_WHAT THIS EXERCISE ASKS_:
a. In the tax judgment excerpt, at what rate did the resident company agree to pay royalty to the non-resident company in the Tokyo Shibaura case?
b. Duplicate the passage of the tax judgment excerpt from "(a) Tokyo Shibaura" to "by the resident company.", keeping every word unchanged.

_STUDY TEXT_:
------------------------------------------------------------------------
13. At the hearing before us, the learned advocate for the Revenue contended that the assessee should be held to be an employee of the Board.

14. He reiterated the contentions of the Revenue before the Appellate Assistant Commissioner and relied on the findings of the Appellate Assistant Commissioner. Learned advocate for the Revenue submitted further that if the assessee was not a employee of the Board, he could not have applied to the Government of India for tax exemption under Section 10 of the Income-tax Act, 1961. Such application was made on the basis that he was an employee under a local authority, namely, the West Bengal State Electricity Board and further that he was being paid remuneration as an employee by way of salary. Approval of the Government of India under Section 10 indicated that the assessee was an employee of the Board. He submitted further that the Board had accepted the assessee as its employee and had furnished a salary certificate. The assessee had filed his income-tax return personally. In support of his contentions, learned advocate for the Revenue cited the following decisions :

(a) Tokyo Shibaura Electric Co. Ltd. v. CIT [1964] 52 ITR 283 (Mys). In this case, a non-resident company had granted a licence to the resident company for manufacture of certain articles and had also agreed to render certain services to the resident company. In consideration of the same, the resident company agreed to pay to the non-resident royalty at the rate of 3% of the net sale proceeds of articles manufactured and sold by the company. It was agreed that all payments to be made would be without deduction of taxes and other charges assessed in India which should be assumed by the resident company.
------------------------------------------------------------------------
_GIVEN DATA_:

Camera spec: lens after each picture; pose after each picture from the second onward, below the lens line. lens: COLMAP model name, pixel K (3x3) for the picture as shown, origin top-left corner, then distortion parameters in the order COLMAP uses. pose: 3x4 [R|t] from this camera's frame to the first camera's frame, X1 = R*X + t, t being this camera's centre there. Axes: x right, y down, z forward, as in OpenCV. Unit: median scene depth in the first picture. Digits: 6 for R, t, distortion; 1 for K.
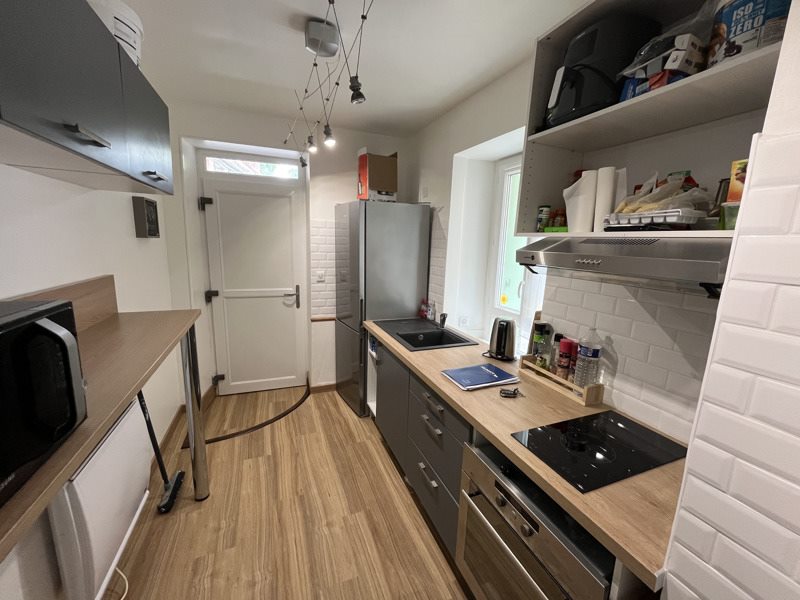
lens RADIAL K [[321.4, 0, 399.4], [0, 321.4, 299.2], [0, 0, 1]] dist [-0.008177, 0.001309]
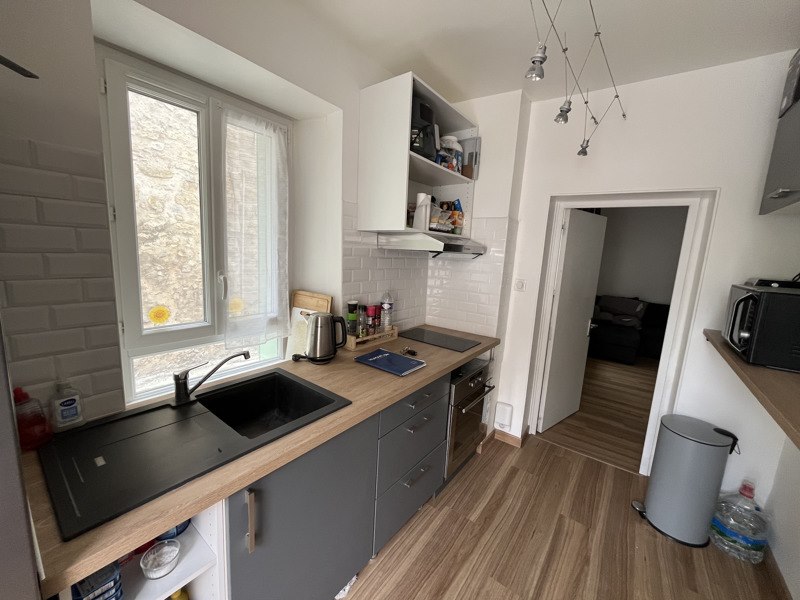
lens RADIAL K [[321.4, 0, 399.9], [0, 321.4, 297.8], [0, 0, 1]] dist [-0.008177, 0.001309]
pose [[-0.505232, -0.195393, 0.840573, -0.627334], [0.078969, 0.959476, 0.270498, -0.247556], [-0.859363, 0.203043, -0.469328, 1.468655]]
------------------------------------------------------------------------
_RESPONSE LIST_:
a. 3% of the net sale proceeds of articles manufactured and sold by the company.

b.
(a) Tokyo Shibaura Electric Co. Ltd. v. CIT [1964] 52 ITR 283 (Mys). In this case, a non-resident company had granted a licence to the resident company for manufacture of certain articles and had also agreed to render certain services to the resident company. In consideration of the same, the resident company agreed to pay to the non-resident royalty at the rate of 3% of the net sale proceeds of articles manufactured and sold by the company. It was agreed that all payments to be made would be without deduction of taxes and other charges assessed in India which should be assumed by the resident company.